(Records excerpted from a collection)
┄┄┄┄┄┄┄┄┄┄┄┄┄┄┄┄┄┄┄┄

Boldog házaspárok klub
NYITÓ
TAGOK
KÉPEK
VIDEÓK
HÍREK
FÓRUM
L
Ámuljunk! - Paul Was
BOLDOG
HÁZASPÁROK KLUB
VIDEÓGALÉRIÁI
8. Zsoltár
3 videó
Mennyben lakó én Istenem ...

┄┄┄┄┄┄┄┄┄┄┄┄┄┄┄┄┄┄┄┄

Task to complete:
Each line of the data needs to be repeated exactly.

Task response:
Boldog házaspárok klub
NYITÓ
TAGOK
KÉPEK
VIDEÓK
HÍREK
FÓRUM
L
Ámuljunk! - Paul Was
BOLDOG
HÁZASPÁROK KLUB
VIDEÓGALÉRIÁI
8. Zsoltár
3 videó
Mennyben lakó én Istenem ...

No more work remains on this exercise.